§ **Data provided**:

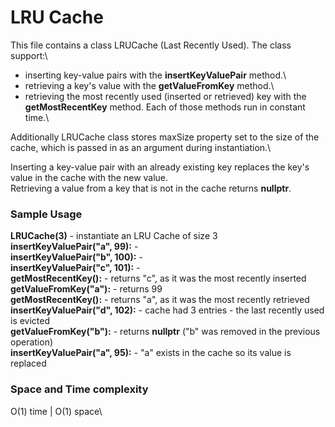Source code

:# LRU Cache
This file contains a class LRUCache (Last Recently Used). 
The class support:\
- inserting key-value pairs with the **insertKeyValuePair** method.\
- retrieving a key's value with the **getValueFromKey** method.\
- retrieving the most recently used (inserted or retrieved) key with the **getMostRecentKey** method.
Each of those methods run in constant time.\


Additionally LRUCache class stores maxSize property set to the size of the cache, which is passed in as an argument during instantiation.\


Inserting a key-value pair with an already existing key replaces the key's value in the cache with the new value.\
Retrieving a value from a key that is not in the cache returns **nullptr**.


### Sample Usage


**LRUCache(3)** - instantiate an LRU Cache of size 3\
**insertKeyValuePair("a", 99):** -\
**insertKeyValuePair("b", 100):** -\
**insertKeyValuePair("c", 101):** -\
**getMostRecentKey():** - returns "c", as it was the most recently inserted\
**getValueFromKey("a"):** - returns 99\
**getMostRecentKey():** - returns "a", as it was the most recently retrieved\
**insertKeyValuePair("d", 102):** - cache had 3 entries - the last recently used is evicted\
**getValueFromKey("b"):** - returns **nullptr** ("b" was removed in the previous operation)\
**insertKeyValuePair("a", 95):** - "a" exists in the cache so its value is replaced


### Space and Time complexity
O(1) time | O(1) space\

§ **Work request**:
Reproduce the source text of the records above verbatim, leaving out the pictures.

§ **Answer space**:
Source code

:# LRU Cache
This file contains a class LRUCache (Last Recently Used). 
The class support:\
- inserting key-value pairs with the **insertKeyValuePair** method.\
- retrieving a key's value with the **getValueFromKey** method.\
- retrieving the most recently used (inserted or retrieved) key with the **getMostRecentKey** method.
Each of those methods run in constant time.\


Additionally LRUCache class stores maxSize property set to the size of the cache, which is passed in as an argument during instantiation.\


Inserting a key-value pair with an already existing key replaces the key's value in the cache with the new value.\
Retrieving a value from a key that is not in the cache returns **nullptr**.


### Sample Usage


**LRUCache(3)** - instantiate an LRU Cache of size 3\
**insertKeyValuePair("a", 99):** -\
**insertKeyValuePair("b", 100):** -\
**insertKeyValuePair("c", 101):** -\
**getMostRecentKey():** - returns "c", as it was the most recently inserted\
**getValueFromKey("a"):** - returns 99\
**getMostRecentKey():** - returns "a", as it was the most recently retrieved\
**insertKeyValuePair("d", 102):** - cache had 3 entries - the last recently used is evicted\
**getValueFromKey("b"):** - returns **nullptr** ("b" was removed in the previous operation)\
**insertKeyValuePair("a", 95):** - "a" exists in the cache so its value is replaced


### Space and Time complexity
O(1) time | O(1) space\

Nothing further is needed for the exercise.